Abstract

Recently, nanomaterial-based treatments, including photothermal therapy (PTT) and sonodynamic therapy (SDT), have developed as promising methods in curative cancer approaches. Nanoscale titanium and gold materials are desirable in nanomedicine applications. Herein, a gold/titanium dioxide nanocomposite (Au/TiO2 NC) was synthesized and characterized to activate upon 808 and 650 nm diode lasers irradiation and ultrasound (US) exposure or their combination. The synthesized NC that comprised Au nanoparticles of 11.53 +/- 2.14 nm in diameter, and TiO2 nanorods of 81.72 +/- 29.02 and 22.38 +/- 4.74 nm in length and diameter, respectively, showed great stability and cytocompatibility up to 250 mu g mL(-1). While Au/TiO2 NC was relatively biocompatible, the diode lasers at 808 and 650 nm and US exposure activated Au/TiO2 NC to fight against the C540 (B16/F10) cancer cells. Upon irradiation of both laser light and US exposure in the presence of 50 mu g mL(-1 )Au/TiO2 NC, the cell viability reached to 20, while in the presence of 100 and 250 mu g mL(-1) Au/TiO2, the cell viability reached to < 1, and the C540 cells were completely obliterated. Consequently, simultaneous of Au/TiO2 NC, laser irradiation at 808 and 650 nm along with US exposure revolutionized the treatment of malignant C540 cells.

#### [PROBLEM DETAILS]
Decide whether each statement agrees with the abstract, answering yes or no and quoting the words from it that settle the matter.
1. The gold nanoparticles in the nanocomposite measured about 11.53 nm in diameter.
2. The nanocomposite was activated with a 532 nm laser.
3. With both laser light and ultrasound, the highest concentration of the nanocomposite left no C540 cells.

Saved entries:
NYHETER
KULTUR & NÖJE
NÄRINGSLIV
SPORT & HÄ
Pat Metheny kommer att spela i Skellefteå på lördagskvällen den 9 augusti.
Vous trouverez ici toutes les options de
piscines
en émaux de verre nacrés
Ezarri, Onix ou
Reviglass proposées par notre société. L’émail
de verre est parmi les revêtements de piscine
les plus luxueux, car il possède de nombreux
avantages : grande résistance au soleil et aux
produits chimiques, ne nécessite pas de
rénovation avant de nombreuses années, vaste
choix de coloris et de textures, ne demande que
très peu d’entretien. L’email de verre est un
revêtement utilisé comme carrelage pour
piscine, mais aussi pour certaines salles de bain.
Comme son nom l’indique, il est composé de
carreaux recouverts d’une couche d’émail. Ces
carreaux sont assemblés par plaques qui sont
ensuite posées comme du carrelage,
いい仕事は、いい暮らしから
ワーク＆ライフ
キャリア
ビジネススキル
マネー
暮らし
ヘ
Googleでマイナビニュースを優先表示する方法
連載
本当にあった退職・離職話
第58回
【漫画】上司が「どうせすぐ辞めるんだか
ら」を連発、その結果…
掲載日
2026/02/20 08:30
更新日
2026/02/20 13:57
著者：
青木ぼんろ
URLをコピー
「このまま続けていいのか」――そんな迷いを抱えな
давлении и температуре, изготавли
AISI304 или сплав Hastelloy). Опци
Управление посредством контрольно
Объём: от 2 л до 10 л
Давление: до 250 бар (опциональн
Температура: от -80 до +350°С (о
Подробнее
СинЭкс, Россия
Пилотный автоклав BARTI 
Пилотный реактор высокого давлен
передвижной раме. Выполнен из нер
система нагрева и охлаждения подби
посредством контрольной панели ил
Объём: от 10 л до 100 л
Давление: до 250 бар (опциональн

#### [RESPONSE AREA]
1. Yes: "Au nanoparticles of 11.53 +/- 2.14 nm in diameter"
2. No: "to activate upon 808 and 650 nm diode lasers irradiation"
3. Yes: "in the presence of 100 and 250 mu g mL(-1) Au/TiO2, the cell viability reached to < 1, and the C540 cells were completely obliterated"